Copy the rows below word for word, from the start of the rows up to and including the line with "dist [0.002552, 0.000212]". Leave the pictures out of your copy.

Dataset records
------------------------------

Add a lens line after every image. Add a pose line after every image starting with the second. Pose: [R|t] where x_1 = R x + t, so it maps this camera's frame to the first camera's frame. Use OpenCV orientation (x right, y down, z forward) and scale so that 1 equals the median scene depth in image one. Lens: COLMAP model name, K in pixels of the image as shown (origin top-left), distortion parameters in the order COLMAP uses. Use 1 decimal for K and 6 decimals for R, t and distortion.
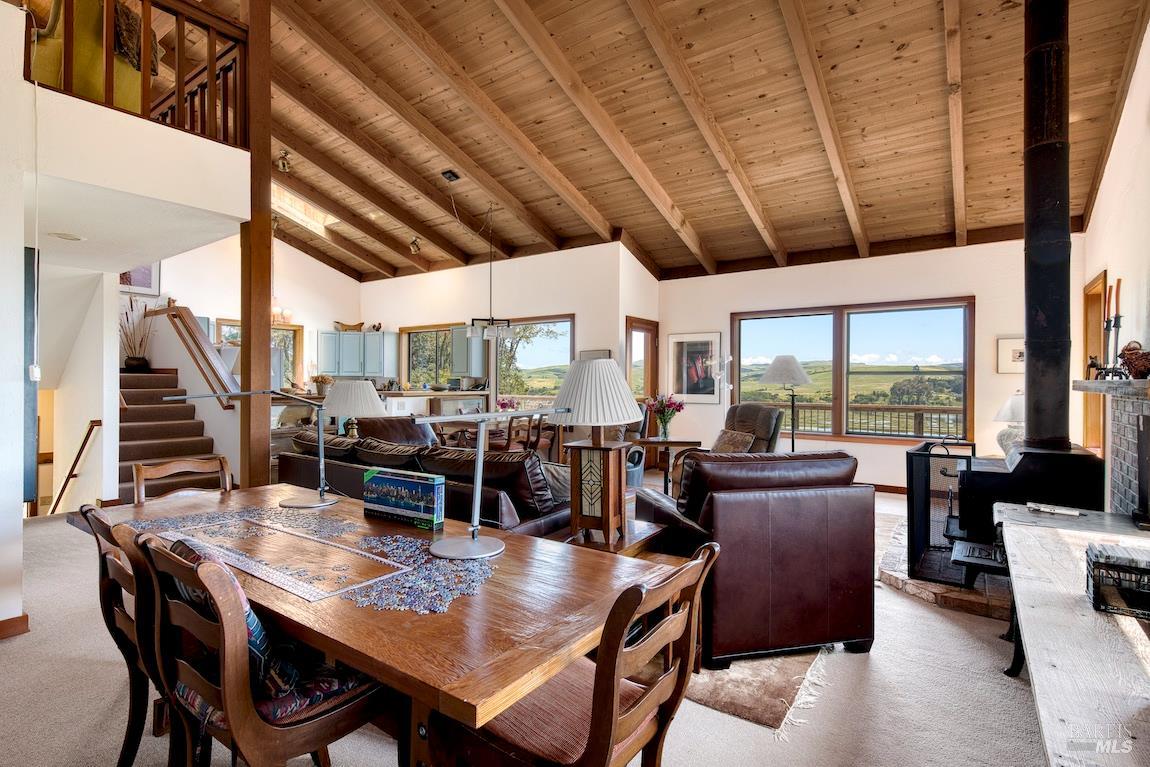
lens RADIAL K [[561.9, 0, 575.0], [0, 561.9, 383.5], [0, 0, 1]] dist [0.002552, 0.000212]
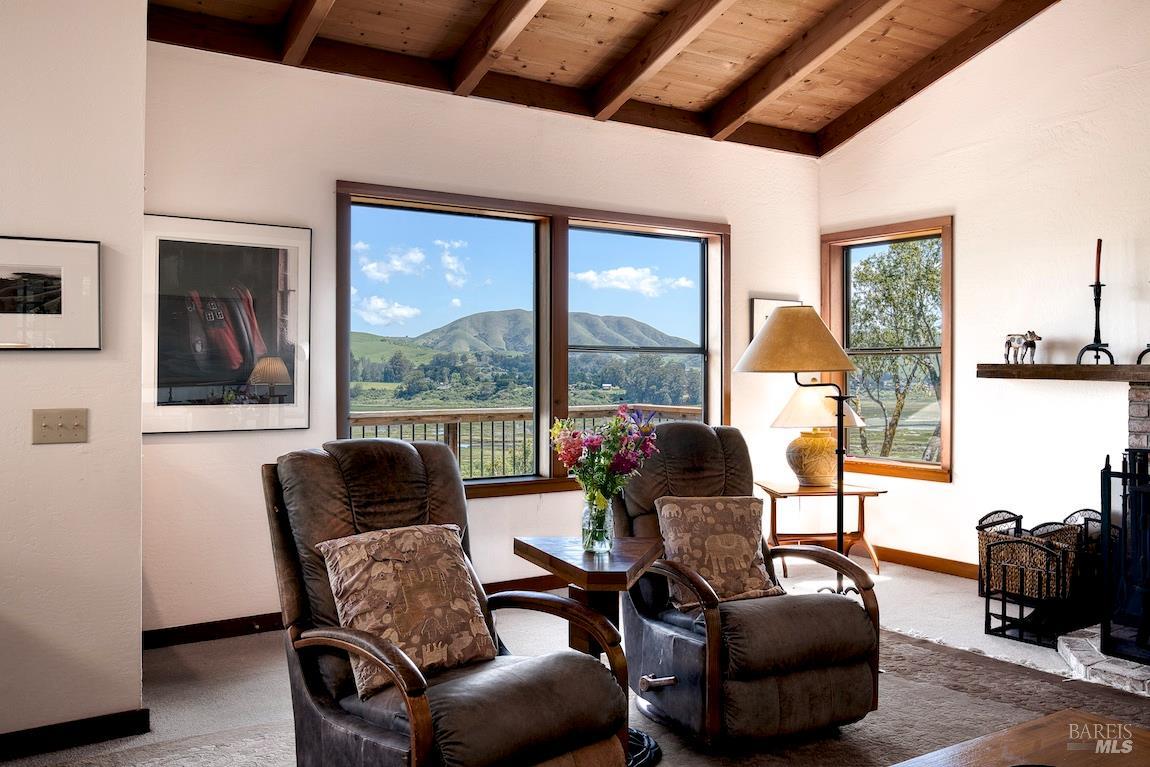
lens RADIAL K [[973.9, 0, 575.0], [0, 973.9, 383.5], [0, 0, 1]] dist [-0.029263, 0.001554]
pose [[0.337296, -0.018365, 0.941220, -0.295768], [0.004006, 0.999829, 0.018073, -0.003378], [-0.941390, -0.002325, 0.337311, 0.670453]]
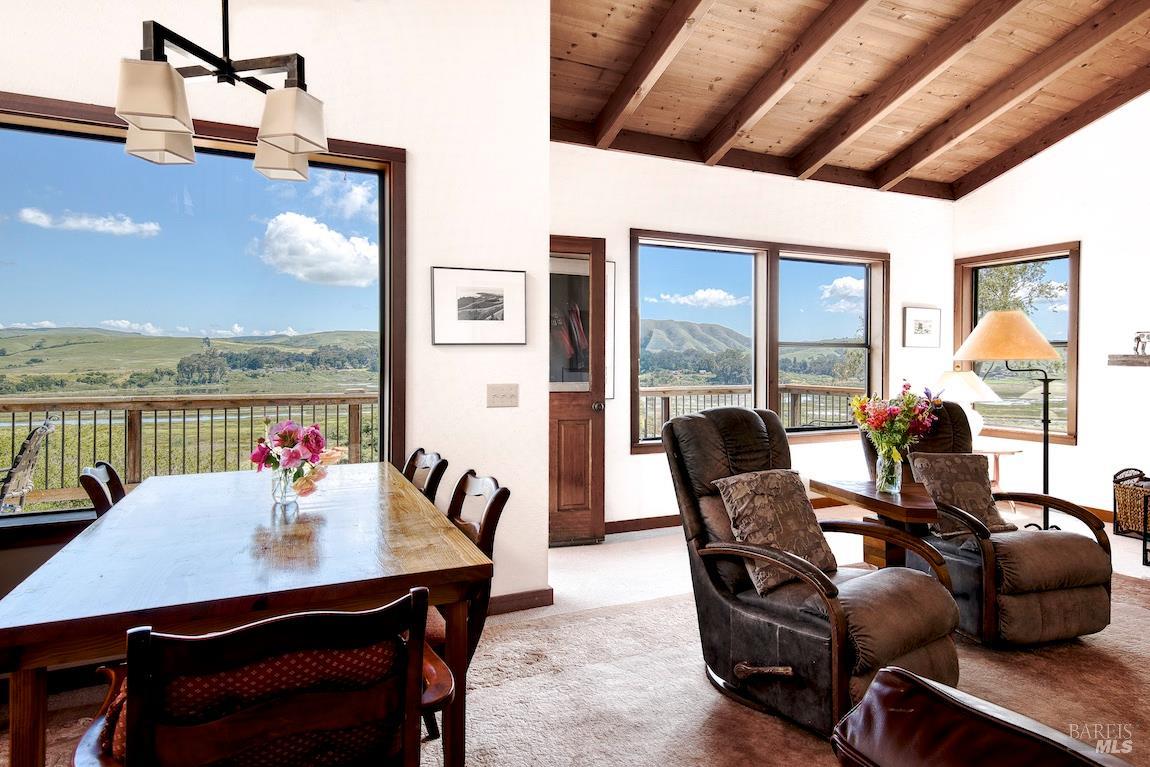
lens RADIAL K [[647.0, 0, 575.0], [0, 647.0, 383.5], [0, 0, 1]] dist [0.047491, -0.031981]
pose [[0.481194, -0.035021, 0.875914, -0.320111], [0.002163, 0.999246, 0.038763, -0.001790], [-0.876611, -0.016758, 0.480907, 0.787369]]
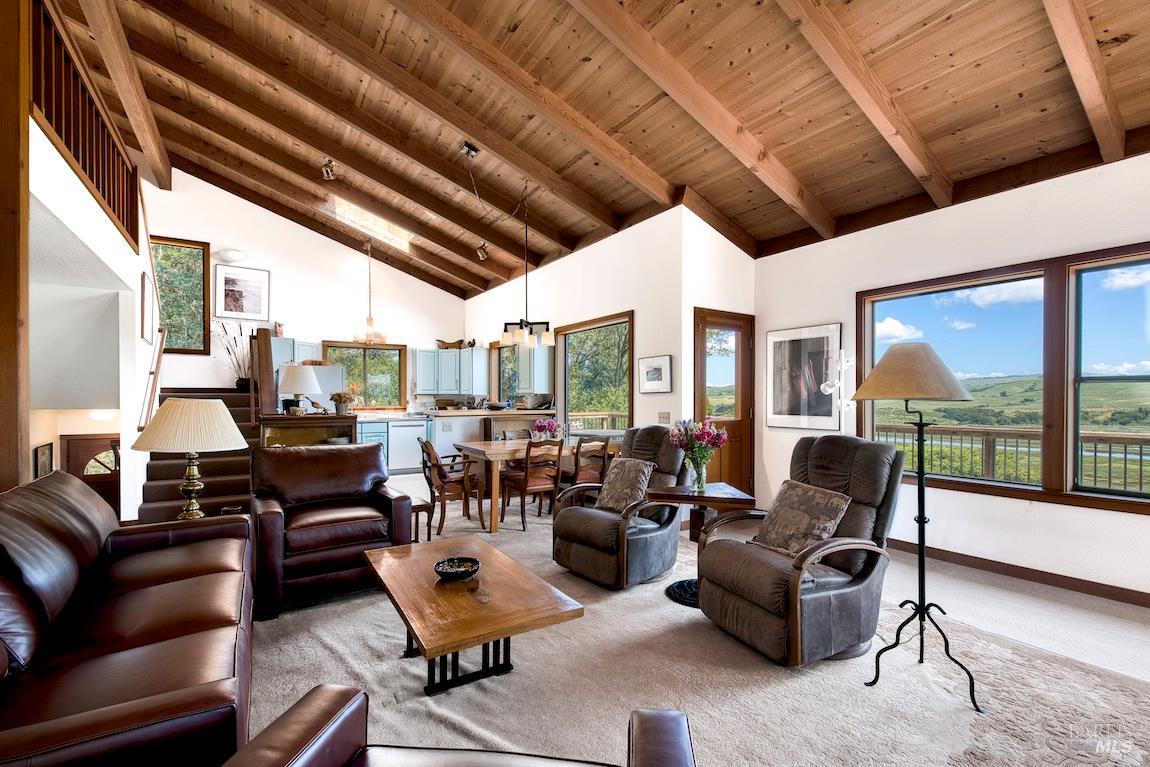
lens RADIAL K [[503.4, 0, 587.9], [0, 503.4, 400.1], [0, 0, 1]] dist [0.010395, -0.010459]
pose [[0.940536, -0.005083, -0.339656, 0.187035], [0.004716, 0.999987, -0.001906, 0.000223], [0.339662, 0.000191, 0.940548, 0.352024]]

------------------------------

**Task response**
Add a lens line after every image. Add a pose line after every image starting with the second. Pose: [R|t] where x_1 = R x + t, so it maps this camera's frame to the first camera's frame. Use OpenCV orientation (x right, y down, z forward) and scale so that 1 equals the median scene depth in image one. Lens: COLMAP model name, K in pixels of the image as shown (origin top-left), distortion parameters in the order COLMAP uses. Use 1 decimal for K and 6 decimals for R, t and distortion.
lens RADIAL K [[561.9, 0, 575.0], [0, 561.9, 383.5], [0, 0, 1]] dist [0.002552, 0.000212]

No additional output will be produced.